Region labeling records

——————————

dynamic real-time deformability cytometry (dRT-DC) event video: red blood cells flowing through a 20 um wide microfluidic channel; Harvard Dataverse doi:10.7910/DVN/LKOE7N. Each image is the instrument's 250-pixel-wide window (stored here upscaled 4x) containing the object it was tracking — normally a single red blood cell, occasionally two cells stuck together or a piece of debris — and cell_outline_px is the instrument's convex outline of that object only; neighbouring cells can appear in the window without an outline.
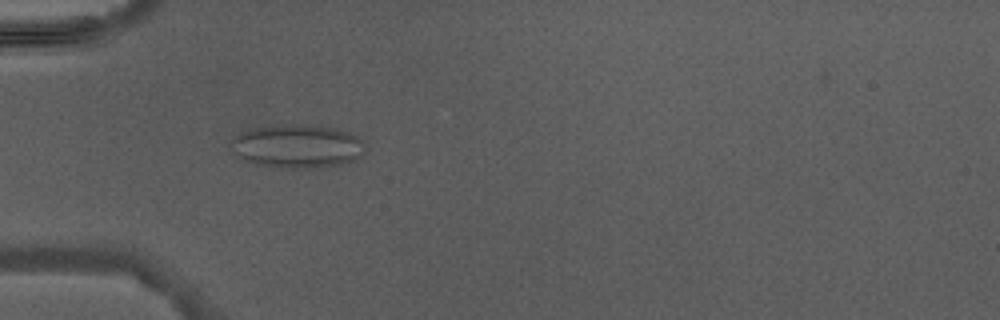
{"species": "Egyptian fruit bat (a non-hibernating species)", "species_latin": "Rousettus aegyptiacus", "temperature_condition": "warm", "stored_images_in_passage": 4, "camera_frame_rate_fps": 3000, "um_per_image_px": 0.085, "animal": {"sex": "male"}, "frame": {"image": 1, "passage_image": 3, "time_ms": 2.667, "image_size_px": [1000, 320], "cell_outline_px": [[364, 144], [360, 156], [356, 160], [324, 168], [276, 168], [256, 164], [244, 160], [228, 148], [228, 144], [240, 132], [252, 128], [292, 124], [304, 124], [336, 128], [348, 132], [364, 140]], "centroid_in_image_um": [25.24, 12.44], "position_along_channel_um": 59.8, "area_um2": 34.39}}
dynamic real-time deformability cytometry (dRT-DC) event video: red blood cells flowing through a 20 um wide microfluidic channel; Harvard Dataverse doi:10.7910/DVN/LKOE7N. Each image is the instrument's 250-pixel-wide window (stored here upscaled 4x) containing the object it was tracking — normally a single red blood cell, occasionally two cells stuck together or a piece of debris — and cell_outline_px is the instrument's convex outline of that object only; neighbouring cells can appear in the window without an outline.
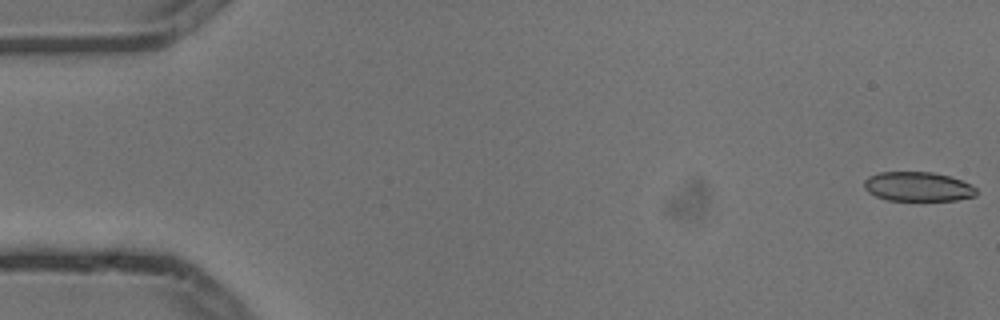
{"species": "common noctule bat (a hibernating species)", "species_latin": "Nyctalus noctula", "temperature_condition": "cold", "stored_images_in_passage": 6, "camera_frame_rate_fps": 3000, "um_per_image_px": 0.085, "animal": {"sex": "male", "body_mass_g": 13.3}, "frame": {"image": 1, "passage_image": 1, "time_ms": 0.0, "image_size_px": [1000, 320], "cell_outline_px": [[976, 196], [956, 200], [924, 204], [888, 200], [876, 196], [868, 192], [864, 188], [864, 180], [868, 176], [880, 172], [932, 172], [948, 176], [972, 184], [976, 188]], "centroid_in_image_um": [78.03, 15.92], "position_along_channel_um": 7.0, "area_um2": 20.17}}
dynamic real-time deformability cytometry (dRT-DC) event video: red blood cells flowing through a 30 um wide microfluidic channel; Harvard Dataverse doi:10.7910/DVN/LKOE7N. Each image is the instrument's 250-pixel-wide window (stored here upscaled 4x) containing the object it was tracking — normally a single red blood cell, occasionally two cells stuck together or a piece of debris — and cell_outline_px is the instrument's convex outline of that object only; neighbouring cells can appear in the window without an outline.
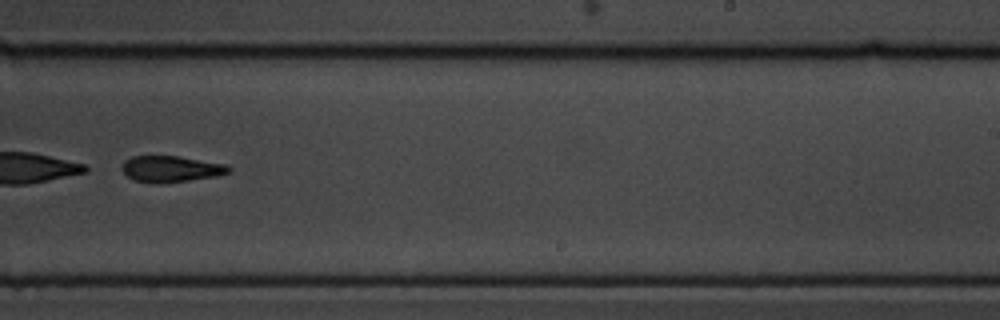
{"species": "common noctule bat (a hibernating species)", "species_latin": "Nyctalus noctula", "temperature_condition": "cold", "stored_images_in_passage": 54, "segment_of_instrument_passage": [2, 2], "camera_frame_rate_fps": 3000, "um_per_image_px": 0.085, "animal": {"sex": "male", "body_mass_g": 19.5, "forearm_length_mm": 54.6}, "frame": {"image": 1, "passage_image": 35, "time_ms": 11.333, "image_size_px": [1000, 320], "cell_outline_px": [[232, 172], [216, 176], [188, 180], [156, 184], [152, 184], [132, 180], [120, 168], [124, 160], [132, 156], [176, 156], [228, 164], [232, 168]], "centroid_in_image_um": [14.53, 14.36], "position_along_channel_um": 274.5, "area_um2": 16.53}}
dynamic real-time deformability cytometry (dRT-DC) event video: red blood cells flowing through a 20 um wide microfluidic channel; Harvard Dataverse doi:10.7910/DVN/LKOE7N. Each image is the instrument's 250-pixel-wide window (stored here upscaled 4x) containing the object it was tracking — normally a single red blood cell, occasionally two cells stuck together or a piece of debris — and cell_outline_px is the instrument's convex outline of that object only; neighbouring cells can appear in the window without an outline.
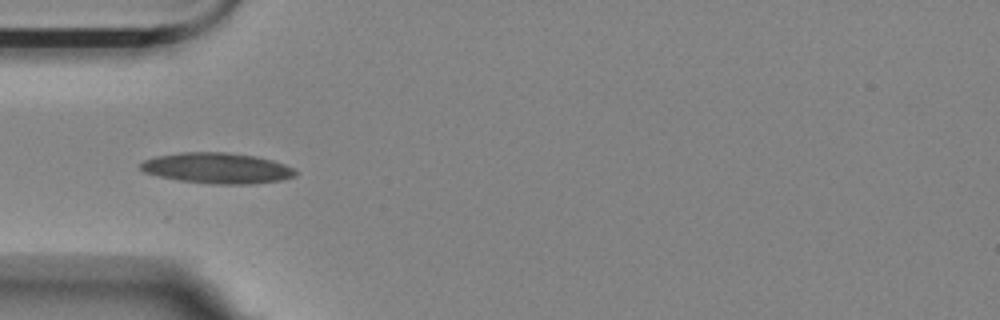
{"species": "Egyptian fruit bat (a non-hibernating species)", "species_latin": "Rousettus aegyptiacus", "temperature_condition": "room temperature", "stored_images_in_passage": 8, "camera_frame_rate_fps": 3000, "um_per_image_px": 0.085, "animal": {"sex": "female"}, "frame": {"image": 1, "passage_image": 4, "time_ms": 1.0, "image_size_px": [1000, 320], "cell_outline_px": [[296, 176], [280, 180], [252, 184], [212, 184], [180, 180], [160, 176], [144, 172], [140, 168], [140, 164], [144, 160], [156, 156], [180, 152], [224, 152], [256, 156], [272, 160], [284, 164], [292, 168], [296, 172]], "centroid_in_image_um": [18.45, 14.29], "position_along_channel_um": 66.5, "area_um2": 27.57}}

——————————

**Written task**
Exactly reproduce each record, leaving out any pictures.

**Full response**
dynamic real-time deformability cytometry (dRT-DC) event video: red blood cells flowing through a 20 um wide microfluidic channel; Harvard Dataverse doi:10.7910/DVN/LKOE7N. Each image is the instrument's 250-pixel-wide window (stored here upscaled 4x) containing the object it was tracking — normally a single red blood cell, occasionally two cells stuck together or a piece of debris — and cell_outline_px is the instrument's convex outline of that object only; neighbouring cells can appear in the window without an outline.
{"species": "Egyptian fruit bat (a non-hibernating species)", "species_latin": "Rousettus aegyptiacus", "temperature_condition": "warm", "stored_images_in_passage": 4, "camera_frame_rate_fps": 3000, "um_per_image_px": 0.085, "animal": {"sex": "male"}, "frame": {"image": 1, "passage_image": 3, "time_ms": 2.667, "image_size_px": [1000, 320], "cell_outline_px": [[364, 144], [360, 156], [356, 160], [324, 168], [276, 168], [256, 164], [244, 160], [228, 148], [228, 144], [240, 132], [252, 128], [292, 124], [304, 124], [336, 128], [348, 132], [364, 140]], "centroid_in_image_um": [25.24, 12.44], "position_along_channel_um": 59.8, "area_um2": 34.39}}
dynamic real-time deformability cytometry (dRT-DC) event video: red blood cells flowing through a 20 um wide microfluidic channel; Harvard Dataverse doi:10.7910/DVN/LKOE7N. Each image is the instrument's 250-pixel-wide window (stored here upscaled 4x) containing the object it was tracking — normally a single red blood cell, occasionally two cells stuck together or a piece of debris — and cell_outline_px is the instrument's convex outline of that object only; neighbouring cells can appear in the window without an outline.
{"species": "common noctule bat (a hibernating species)", "species_latin": "Nyctalus noctula", "temperature_condition": "cold", "stored_images_in_passage": 6, "camera_frame_rate_fps": 3000, "um_per_image_px": 0.085, "animal": {"sex": "male", "body_mass_g": 13.3}, "frame": {"image": 1, "passage_image": 1, "time_ms": 0.0, "image_size_px": [1000, 320], "cell_outline_px": [[976, 196], [956, 200], [924, 204], [888, 200], [876, 196], [868, 192], [864, 188], [864, 180], [868, 176], [880, 172], [932, 172], [948, 176], [972, 184], [976, 188]], "centroid_in_image_um": [78.03, 15.92], "position_along_channel_um": 7.0, "area_um2": 20.17}}
dynamic real-time deformability cytometry (dRT-DC) event video: red blood cells flowing through a 30 um wide microfluidic channel; Harvard Dataverse doi:10.7910/DVN/LKOE7N. Each image is the instrument's 250-pixel-wide window (stored here upscaled 4x) containing the object it was tracking — normally a single red blood cell, occasionally two cells stuck together or a piece of debris — and cell_outline_px is the instrument's convex outline of that object only; neighbouring cells can appear in the window without an outline.
{"species": "common noctule bat (a hibernating species)", "species_latin": "Nyctalus noctula", "temperature_condition": "cold", "stored_images_in_passage": 54, "segment_of_instrument_passage": [2, 2], "camera_frame_rate_fps": 3000, "um_per_image_px": 0.085, "animal": {"sex": "male", "body_mass_g": 19.5, "forearm_length_mm": 54.6}, "frame": {"image": 1, "passage_image": 35, "time_ms": 11.333, "image_size_px": [1000, 320], "cell_outline_px": [[232, 172], [216, 176], [188, 180], [156, 184], [152, 184], [132, 180], [120, 168], [124, 160], [132, 156], [176, 156], [228, 164], [232, 168]], "centroid_in_image_um": [14.53, 14.36], "position_along_channel_um": 274.5, "area_um2": 16.53}}
dynamic real-time deformability cytometry (dRT-DC) event video: red blood cells flowing through a 20 um wide microfluidic channel; Harvard Dataverse doi:10.7910/DVN/LKOE7N. Each image is the instrument's 250-pixel-wide window (stored here upscaled 4x) containing the object it was tracking — normally a single red blood cell, occasionally two cells stuck together or a piece of debris — and cell_outline_px is the instrument's convex outline of that object only; neighbouring cells can appear in the window without an outline.
{"species": "Egyptian fruit bat (a non-hibernating species)", "species_latin": "Rousettus aegyptiacus", "temperature_condition": "room temperature", "stored_images_in_passage": 8, "camera_frame_rate_fps": 3000, "um_per_image_px": 0.085, "animal": {"sex": "female"}, "frame": {"image": 1, "passage_image": 4, "time_ms": 1.0, "image_size_px": [1000, 320], "cell_outline_px": [[296, 176], [280, 180], [252, 184], [212, 184], [180, 180], [160, 176], [144, 172], [140, 168], [140, 164], [144, 160], [156, 156], [180, 152], [224, 152], [256, 156], [272, 160], [284, 164], [292, 168], [296, 172]], "centroid_in_image_um": [18.45, 14.29], "position_along_channel_um": 66.5, "area_um2": 27.57}}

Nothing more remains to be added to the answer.